By Kevin Wells · 22 September 2025 · Estimated read time: 12-15 minutes
This article documents a compact, CPU-only Artificial Intelligence (AI) stack deployed on an Intel NUC server.
It is written for IT professionals who want something reliable, maintainable, and security-aware – without handing attackers a treasure map. Identifying details (hostnames, IPs, cert paths) are intentionally generalized.
Why a NUC AI Server?
The Intel NUC is small, quiet, and cheap to run. With 16 GB RAM it will not brute-force 70B models, but it will serve 7B/8B models comfortably for local workflows.
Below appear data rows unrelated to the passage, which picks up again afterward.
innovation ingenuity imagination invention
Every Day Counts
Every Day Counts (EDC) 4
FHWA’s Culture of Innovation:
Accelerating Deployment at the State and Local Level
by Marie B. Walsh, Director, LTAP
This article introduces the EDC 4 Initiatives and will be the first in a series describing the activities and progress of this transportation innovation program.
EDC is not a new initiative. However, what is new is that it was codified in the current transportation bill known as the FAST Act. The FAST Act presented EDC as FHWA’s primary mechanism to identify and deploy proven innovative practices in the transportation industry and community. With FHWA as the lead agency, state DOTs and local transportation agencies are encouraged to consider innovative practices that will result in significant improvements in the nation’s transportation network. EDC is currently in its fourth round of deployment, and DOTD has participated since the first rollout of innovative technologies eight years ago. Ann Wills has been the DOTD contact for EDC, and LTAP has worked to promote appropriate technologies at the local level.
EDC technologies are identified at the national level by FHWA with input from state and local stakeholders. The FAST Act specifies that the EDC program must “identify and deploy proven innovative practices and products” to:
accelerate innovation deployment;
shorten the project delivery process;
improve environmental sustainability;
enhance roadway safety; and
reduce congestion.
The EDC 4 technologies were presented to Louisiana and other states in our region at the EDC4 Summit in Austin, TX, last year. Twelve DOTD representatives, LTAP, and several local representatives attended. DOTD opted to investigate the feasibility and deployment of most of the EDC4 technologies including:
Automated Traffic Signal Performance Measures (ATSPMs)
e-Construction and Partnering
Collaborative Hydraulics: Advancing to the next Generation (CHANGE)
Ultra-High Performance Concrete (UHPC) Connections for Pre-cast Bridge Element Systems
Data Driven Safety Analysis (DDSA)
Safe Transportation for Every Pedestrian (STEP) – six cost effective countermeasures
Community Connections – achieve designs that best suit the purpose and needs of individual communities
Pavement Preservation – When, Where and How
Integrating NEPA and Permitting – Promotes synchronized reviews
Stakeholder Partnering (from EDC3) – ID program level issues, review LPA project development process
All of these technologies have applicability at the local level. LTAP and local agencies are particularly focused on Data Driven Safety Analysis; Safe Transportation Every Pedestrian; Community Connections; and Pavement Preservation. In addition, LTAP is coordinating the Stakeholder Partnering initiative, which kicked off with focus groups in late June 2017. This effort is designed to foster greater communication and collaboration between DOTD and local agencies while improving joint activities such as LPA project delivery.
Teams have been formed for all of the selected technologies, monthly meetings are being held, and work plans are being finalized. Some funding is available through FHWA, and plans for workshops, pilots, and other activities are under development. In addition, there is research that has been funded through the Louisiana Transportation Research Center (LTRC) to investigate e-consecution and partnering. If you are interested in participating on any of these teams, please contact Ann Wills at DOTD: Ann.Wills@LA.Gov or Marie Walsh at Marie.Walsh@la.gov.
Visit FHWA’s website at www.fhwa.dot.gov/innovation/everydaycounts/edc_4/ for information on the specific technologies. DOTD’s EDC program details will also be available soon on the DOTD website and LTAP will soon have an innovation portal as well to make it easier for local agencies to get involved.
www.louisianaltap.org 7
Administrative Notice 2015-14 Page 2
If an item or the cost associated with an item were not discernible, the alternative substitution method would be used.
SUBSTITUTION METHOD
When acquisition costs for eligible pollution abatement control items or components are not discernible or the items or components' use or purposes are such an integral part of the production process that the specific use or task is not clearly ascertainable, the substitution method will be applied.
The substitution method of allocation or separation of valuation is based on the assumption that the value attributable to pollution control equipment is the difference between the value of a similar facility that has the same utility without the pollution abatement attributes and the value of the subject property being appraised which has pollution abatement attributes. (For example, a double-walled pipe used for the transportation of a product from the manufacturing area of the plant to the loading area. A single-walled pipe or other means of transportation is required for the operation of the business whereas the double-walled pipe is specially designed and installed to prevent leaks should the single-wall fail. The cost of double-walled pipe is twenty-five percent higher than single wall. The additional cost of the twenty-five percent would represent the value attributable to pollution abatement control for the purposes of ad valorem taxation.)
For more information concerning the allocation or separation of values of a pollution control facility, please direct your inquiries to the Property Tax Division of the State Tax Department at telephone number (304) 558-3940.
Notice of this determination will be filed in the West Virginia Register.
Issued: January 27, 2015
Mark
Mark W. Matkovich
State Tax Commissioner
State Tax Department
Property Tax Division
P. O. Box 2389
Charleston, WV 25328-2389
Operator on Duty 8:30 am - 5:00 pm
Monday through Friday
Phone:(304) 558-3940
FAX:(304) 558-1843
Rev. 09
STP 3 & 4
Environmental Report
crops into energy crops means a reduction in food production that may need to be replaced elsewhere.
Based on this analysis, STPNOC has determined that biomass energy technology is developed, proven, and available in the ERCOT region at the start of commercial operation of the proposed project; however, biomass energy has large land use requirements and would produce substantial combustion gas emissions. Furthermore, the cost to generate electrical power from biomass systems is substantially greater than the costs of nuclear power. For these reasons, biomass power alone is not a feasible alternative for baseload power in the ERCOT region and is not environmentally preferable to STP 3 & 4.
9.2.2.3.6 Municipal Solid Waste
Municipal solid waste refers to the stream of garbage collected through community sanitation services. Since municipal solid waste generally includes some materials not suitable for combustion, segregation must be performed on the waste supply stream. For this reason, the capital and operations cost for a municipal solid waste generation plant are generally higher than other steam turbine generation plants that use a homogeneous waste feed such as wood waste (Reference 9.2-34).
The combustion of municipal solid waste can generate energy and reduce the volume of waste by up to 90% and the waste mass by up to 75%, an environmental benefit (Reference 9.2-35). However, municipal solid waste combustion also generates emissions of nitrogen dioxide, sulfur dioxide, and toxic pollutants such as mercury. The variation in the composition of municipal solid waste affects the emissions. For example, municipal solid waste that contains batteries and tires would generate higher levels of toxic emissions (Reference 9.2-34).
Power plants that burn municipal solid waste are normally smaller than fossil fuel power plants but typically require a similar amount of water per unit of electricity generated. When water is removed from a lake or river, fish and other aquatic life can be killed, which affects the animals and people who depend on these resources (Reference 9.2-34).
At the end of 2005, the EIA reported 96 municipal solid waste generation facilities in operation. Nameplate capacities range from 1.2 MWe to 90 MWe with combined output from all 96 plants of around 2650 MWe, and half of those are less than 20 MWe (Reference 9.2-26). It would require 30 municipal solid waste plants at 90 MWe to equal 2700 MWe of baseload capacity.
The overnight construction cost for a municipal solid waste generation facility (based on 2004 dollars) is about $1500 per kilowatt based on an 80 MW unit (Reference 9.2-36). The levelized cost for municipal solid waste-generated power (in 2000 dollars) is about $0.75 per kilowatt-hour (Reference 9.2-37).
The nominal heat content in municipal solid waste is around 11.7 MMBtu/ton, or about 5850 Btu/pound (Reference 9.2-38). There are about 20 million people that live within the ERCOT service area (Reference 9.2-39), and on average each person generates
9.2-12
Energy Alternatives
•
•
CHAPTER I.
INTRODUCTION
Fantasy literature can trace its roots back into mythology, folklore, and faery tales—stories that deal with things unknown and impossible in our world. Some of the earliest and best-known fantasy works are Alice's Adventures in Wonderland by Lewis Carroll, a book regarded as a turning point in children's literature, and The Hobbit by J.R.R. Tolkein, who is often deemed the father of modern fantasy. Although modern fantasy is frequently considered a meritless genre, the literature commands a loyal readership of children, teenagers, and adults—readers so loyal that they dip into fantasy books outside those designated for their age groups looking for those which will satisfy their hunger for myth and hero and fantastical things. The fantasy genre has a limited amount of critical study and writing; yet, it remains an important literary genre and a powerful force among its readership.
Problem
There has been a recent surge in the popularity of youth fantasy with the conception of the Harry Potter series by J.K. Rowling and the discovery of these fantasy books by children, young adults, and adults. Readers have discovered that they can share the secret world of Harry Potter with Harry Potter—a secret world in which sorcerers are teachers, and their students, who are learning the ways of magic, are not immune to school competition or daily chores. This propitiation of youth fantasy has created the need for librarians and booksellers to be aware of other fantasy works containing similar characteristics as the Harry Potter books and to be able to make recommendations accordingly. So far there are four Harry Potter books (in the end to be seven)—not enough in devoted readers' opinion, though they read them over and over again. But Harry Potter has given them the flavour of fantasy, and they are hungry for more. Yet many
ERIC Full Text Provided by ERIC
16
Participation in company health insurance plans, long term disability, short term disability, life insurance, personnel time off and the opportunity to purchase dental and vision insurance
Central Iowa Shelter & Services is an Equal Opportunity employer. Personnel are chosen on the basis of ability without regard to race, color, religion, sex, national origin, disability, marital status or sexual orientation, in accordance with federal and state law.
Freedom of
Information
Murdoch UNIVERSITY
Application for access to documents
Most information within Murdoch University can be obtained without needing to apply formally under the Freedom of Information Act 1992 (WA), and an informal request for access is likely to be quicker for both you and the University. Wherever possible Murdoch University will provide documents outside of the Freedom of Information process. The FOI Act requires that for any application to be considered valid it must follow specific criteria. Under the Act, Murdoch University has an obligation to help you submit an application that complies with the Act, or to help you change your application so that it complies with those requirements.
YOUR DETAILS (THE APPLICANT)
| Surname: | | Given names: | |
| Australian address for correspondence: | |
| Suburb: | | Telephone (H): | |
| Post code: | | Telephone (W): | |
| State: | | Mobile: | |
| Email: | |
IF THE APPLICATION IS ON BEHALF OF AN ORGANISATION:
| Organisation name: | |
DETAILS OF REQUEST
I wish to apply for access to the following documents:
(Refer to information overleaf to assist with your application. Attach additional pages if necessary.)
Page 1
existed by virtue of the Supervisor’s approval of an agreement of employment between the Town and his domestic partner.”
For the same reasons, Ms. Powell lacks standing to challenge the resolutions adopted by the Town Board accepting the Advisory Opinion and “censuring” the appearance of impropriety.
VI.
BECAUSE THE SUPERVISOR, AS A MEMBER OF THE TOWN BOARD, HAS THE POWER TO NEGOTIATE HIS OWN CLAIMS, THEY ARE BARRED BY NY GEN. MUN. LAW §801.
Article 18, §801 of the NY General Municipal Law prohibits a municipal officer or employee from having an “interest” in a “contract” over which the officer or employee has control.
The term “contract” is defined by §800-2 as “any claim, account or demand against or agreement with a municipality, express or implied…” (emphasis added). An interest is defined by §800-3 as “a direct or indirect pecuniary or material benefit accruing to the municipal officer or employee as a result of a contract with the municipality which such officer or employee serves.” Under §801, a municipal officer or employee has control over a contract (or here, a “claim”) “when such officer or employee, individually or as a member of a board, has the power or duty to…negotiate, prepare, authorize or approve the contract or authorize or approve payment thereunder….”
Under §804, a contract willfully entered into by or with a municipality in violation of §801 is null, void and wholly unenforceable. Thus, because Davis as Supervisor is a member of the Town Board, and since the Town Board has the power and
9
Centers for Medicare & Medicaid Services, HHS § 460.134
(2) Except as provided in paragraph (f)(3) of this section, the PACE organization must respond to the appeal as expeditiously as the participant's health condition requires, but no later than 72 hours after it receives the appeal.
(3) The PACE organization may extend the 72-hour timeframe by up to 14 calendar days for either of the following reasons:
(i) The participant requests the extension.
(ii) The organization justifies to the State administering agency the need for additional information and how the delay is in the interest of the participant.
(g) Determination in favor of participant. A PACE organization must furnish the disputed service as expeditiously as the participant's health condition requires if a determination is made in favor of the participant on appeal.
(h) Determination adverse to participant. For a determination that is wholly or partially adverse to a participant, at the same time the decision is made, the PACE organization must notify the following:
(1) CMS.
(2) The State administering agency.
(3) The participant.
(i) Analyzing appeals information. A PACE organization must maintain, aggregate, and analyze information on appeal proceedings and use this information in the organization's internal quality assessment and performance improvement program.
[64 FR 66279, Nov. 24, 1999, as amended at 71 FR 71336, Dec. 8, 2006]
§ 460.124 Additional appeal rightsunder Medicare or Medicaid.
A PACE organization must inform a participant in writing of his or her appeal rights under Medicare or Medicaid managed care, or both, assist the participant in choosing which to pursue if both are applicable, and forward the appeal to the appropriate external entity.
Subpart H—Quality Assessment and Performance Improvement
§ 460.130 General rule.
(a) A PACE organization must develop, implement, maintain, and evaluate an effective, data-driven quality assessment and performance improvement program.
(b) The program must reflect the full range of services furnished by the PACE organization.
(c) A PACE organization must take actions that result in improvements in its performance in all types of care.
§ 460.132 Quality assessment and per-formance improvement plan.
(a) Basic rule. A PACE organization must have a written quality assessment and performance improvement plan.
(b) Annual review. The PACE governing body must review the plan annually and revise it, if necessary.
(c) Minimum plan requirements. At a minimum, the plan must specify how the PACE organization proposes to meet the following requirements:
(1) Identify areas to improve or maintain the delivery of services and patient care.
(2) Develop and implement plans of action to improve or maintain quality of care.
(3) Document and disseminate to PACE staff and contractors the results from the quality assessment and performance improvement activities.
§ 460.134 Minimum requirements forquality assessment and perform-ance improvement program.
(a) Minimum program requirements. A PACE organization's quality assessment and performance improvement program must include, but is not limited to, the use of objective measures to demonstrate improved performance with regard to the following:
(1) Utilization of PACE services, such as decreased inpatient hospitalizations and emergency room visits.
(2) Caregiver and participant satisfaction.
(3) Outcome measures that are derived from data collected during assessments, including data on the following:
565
The goal here is a workable, production-style setup that respects basic security and good sys ops practice.
Target Architecture
[Client Browser over LAN] │ HTTPS (TLS) ▼ [Reverse Proxy: Apache or Nginx] │ proxy_pass → ▼ [Open WebUI container] │ HTTP (local) ▼ [Ollama container] │ └─[Docker volume: ollama AI engine & LLM models] [Knowledge Base / RAG] Ingested via Open WebUI; attached to a model profile so users do not need to prefix chats with #kb tags.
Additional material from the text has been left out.